Even if you're frustrated by the relentless calculation of Marvel Studios' plan for world cinema domination, fed up by the shameless way the studio used several of its earlier, at times pro forma superhero movies to promote this one, even if you don't particularly like comic-book adaptations, this film just might make a believer of you.

That's because, just like Nick Fury (Samuel L. Jackson), the über-calculating director of S.H.I.E.L.D. who calls on the Avengers when the fate of the world is at stake, Marvel has gone to its own version of the A-team when the franchise needed it most. That would be Joss Whedon.

As screenwriter, sharer of story credit with Zak Penn and director, Whedon is the key reason why this $220-million behemoth of a movie is smartly thought out and executed with verve and precision. It may be overly long at two hours, 23 minutes, but so much is going on you might not even notice.

Whedon's biggest success, creating TV's "Buffy the Vampire Slayer," was nowhere near this scale. But he is a third-generation television writer who was nominated for an Oscarfor co-writing"Toy Story," and he's got an innate gift for bringing stories like this to life with the energy and intelligence that should be popular entertainment's birthright but rarely is.

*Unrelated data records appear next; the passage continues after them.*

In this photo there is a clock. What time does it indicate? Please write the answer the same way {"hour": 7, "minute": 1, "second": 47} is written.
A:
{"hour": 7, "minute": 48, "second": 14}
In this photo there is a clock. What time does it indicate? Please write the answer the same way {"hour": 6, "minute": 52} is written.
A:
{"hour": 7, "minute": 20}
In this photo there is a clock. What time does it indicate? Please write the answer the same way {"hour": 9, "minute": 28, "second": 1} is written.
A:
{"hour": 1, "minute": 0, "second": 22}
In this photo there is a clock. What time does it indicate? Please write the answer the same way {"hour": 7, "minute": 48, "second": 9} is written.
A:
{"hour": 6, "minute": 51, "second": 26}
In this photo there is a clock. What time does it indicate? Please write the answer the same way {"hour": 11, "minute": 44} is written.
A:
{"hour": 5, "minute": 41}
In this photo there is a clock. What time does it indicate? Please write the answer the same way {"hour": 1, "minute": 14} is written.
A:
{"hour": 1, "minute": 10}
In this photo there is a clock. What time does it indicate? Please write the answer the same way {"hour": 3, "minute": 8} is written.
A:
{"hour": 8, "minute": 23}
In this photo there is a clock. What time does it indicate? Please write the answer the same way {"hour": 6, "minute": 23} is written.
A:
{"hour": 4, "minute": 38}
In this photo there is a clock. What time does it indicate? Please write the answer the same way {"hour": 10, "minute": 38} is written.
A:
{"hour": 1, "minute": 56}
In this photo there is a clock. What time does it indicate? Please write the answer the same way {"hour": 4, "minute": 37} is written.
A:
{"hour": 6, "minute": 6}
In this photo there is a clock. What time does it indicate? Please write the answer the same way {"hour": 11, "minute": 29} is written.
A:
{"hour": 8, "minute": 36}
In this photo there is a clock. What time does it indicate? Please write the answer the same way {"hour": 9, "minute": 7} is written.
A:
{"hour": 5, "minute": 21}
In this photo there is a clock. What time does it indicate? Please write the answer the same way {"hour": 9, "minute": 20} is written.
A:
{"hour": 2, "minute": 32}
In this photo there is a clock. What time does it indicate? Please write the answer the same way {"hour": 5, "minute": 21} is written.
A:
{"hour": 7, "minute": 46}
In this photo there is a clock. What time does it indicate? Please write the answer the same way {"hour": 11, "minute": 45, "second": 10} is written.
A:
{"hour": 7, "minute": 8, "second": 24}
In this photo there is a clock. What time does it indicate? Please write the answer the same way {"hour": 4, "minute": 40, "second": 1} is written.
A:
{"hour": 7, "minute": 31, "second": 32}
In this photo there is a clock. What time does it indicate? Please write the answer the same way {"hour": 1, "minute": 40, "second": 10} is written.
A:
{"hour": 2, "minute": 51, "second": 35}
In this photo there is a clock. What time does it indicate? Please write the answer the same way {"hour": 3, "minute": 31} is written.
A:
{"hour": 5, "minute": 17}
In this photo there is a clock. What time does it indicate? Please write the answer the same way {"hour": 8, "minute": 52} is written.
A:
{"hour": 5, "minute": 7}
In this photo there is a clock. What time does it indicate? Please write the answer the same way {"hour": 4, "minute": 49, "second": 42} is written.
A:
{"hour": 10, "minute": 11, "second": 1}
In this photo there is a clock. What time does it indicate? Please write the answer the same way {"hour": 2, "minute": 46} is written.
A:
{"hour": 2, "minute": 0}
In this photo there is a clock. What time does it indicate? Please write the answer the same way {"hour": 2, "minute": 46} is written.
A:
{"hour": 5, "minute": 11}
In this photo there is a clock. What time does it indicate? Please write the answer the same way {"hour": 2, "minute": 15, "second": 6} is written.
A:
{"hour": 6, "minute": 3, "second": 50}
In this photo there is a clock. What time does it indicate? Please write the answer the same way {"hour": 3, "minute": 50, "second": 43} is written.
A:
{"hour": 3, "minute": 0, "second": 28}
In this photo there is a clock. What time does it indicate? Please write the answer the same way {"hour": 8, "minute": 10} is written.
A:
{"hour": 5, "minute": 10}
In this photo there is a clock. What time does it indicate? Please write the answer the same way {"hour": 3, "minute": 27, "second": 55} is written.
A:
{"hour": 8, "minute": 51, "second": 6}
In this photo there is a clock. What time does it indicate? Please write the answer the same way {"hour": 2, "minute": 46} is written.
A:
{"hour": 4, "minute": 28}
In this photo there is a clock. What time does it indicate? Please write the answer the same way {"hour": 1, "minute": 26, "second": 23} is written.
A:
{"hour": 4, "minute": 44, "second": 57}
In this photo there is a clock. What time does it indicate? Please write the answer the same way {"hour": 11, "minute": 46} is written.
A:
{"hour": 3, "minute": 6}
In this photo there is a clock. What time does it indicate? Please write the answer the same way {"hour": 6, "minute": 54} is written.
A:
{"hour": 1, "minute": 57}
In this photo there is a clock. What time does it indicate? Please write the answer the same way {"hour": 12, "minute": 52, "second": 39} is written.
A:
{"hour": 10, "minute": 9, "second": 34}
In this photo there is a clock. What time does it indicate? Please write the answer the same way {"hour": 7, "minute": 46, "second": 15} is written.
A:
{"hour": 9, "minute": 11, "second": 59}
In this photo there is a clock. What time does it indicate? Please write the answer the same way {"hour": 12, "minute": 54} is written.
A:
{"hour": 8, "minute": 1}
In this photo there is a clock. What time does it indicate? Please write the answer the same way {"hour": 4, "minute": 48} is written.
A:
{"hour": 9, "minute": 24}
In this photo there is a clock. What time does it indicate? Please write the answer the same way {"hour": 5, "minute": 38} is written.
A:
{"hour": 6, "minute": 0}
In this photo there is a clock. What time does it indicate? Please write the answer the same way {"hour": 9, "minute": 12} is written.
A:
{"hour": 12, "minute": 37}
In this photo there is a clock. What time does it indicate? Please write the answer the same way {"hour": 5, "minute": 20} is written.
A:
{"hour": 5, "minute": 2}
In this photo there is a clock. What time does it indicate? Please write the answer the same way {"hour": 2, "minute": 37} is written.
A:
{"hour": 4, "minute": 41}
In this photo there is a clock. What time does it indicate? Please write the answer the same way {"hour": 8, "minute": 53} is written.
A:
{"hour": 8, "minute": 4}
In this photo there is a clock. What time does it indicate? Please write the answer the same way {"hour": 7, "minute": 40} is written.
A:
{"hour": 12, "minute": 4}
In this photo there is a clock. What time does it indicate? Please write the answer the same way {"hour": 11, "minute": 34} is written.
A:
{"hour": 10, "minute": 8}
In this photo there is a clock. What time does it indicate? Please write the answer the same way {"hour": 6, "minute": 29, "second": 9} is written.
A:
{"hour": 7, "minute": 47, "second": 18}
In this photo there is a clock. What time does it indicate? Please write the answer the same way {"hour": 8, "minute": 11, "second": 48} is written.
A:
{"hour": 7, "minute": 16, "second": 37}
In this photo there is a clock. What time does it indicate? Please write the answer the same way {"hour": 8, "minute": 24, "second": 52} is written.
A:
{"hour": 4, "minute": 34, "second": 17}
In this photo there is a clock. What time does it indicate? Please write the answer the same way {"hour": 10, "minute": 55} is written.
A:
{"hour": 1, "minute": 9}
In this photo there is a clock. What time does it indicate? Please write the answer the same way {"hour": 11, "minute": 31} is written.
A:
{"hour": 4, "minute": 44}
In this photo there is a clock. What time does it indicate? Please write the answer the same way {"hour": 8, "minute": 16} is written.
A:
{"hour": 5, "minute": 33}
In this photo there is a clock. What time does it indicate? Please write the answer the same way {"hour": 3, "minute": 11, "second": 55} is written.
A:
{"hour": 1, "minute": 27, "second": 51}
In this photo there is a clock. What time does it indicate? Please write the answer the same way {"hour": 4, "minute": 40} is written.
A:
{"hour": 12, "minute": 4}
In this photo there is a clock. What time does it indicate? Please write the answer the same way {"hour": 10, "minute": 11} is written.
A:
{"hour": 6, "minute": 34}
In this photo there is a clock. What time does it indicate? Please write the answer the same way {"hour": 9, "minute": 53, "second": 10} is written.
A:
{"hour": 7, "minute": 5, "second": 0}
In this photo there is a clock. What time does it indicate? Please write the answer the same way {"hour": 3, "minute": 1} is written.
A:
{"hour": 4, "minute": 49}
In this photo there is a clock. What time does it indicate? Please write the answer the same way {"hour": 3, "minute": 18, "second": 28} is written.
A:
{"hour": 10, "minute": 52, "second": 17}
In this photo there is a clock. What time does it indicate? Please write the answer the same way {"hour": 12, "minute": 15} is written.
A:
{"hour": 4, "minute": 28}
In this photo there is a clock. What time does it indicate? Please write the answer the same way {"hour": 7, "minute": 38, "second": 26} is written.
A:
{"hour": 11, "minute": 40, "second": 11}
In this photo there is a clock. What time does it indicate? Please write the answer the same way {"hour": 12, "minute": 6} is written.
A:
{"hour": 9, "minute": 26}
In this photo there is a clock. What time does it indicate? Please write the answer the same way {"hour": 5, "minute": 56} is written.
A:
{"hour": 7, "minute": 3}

For starters, the film's numerous action set pieces, including a whopper of an alien invasion of Manhattan that was so enormous it had to be shot in Cleveland, are crisply done with minimal dead time and few perfunctory elements.

But what really makes the difference in "The Avengers" is the emphasis on character as the film's storytelling core. Many of the superheroes, including Iron Man (Robert Downey Jr.), Captain America (Chris Evans) and Thor (Chris Hemsworth), have had features of their own, but both what they say and how they say it is a step up here.

Because Whedon's dialogue is less glib than the Marvel norm, with lines written as if they meant something, not to mention often being genuinely funny, the total effect brings the film closer to the tone of the original 1960s books, which revolutionized the comic world by presenting superheroes who were deeply involving, troubled individuals.

It is part of Whedon's style here to throw the audience into the middle of the action, then backtrack to bring viewers up to speed. "The Avengers" begins with some nefarious aliens gleefully writing Earth's obituary ("The humans, what can they do but burn?"), and the bad news that the Tesseract, a tiny but enormously powerful extraterrestrial energy source, has started to act up.

That acting up opens a portal to the other side of space, and who should arrive on our planet but the Norse god Loki (the exemplary Tom Hiddleston), up to no good. "I am Loki of Asgard, burdened with glorious purpose," he says by way of introduction before killing everyone in sight and using his scepter to turn ace S.H.I.E.L.D. archer Clint Barton, a.k.a. Hawkeye (Jeremy Renner), into his brainwashed tool.

Loki's goal, as it turns out, is to make a deal with those shadowy aliens and end up ruling we feeble earthlings, a species he feels is ripe for the picking. "The unspoken truth is that you yearn for subjugation, you are made to be ruled," is the way he puts it. What a diplomat.

Talk like this causes Fury (whose organization is not called Strategic Homeland Intervention Enforcement Logistics Division for nothing) to declare that a state of war exists and mobilize agents like the deadly Natasha Romanoff, a.k.a. Black Widow (Scarlett Johansson) into full combat mode.

To save Earth, Fury is fully aware, his S.H.I.E.L.D. troops will have to be supplemented by a handful of superheroes he hopes will coalesce into a fighting machine called the Avengers. Which allows Whedon to enliven the film with some"Seven Samurai"-inspired sequences where legendary fighting heroes are importuned to join the cause.

First asked is mild-mannered Bruce Banner, now occupied doing good deeds in the slums of Calcutta but once known and feared as the Incredible Hulk. The doc is willing to help, but is understandably worried about "what happens if 'the other guy' says no." The talented Mark Ruffalo is the latest in a long line of Hulk portrayers, and perhaps the best.

Captain America, asleep for 70 years and wondering why anyone bothered to wake him, is also asked, as is Loki's brother Thor and the ever-acerbic Tony Stark/Iron Man. He wears a Black Sabbath T-shirt and has a sarcastic attitude toward his would-be colleagues, nicknaming Thor "Point Break" and noting that Banner has "breathtaking anger management issues."

Stark cracking wise is just one example of the problem confronting S.H.I.E.L.D.: As creatures of supreme ego, the superheroes don't work and play well with others. More than that, they genuinely don't like one another, and hearing Captain America and Iron Man verbally rip into each other is pleasantly convincing and helps makes the hero-on-hero battles that periodically erupt all the more involving.

If, as "The Avengers" depressingly underlines, comic-book movies are the ultimate expression of today's Hollywood zeitgeist the way, say, "Gone With the Wind" or"Casablanca"epitomized an earlier time, it's good to at least have them done this well. If you have to watch "a handful of freaks, isolated and unbalanced" saving the planet for the umpteenth time, you could do a whole lot worse.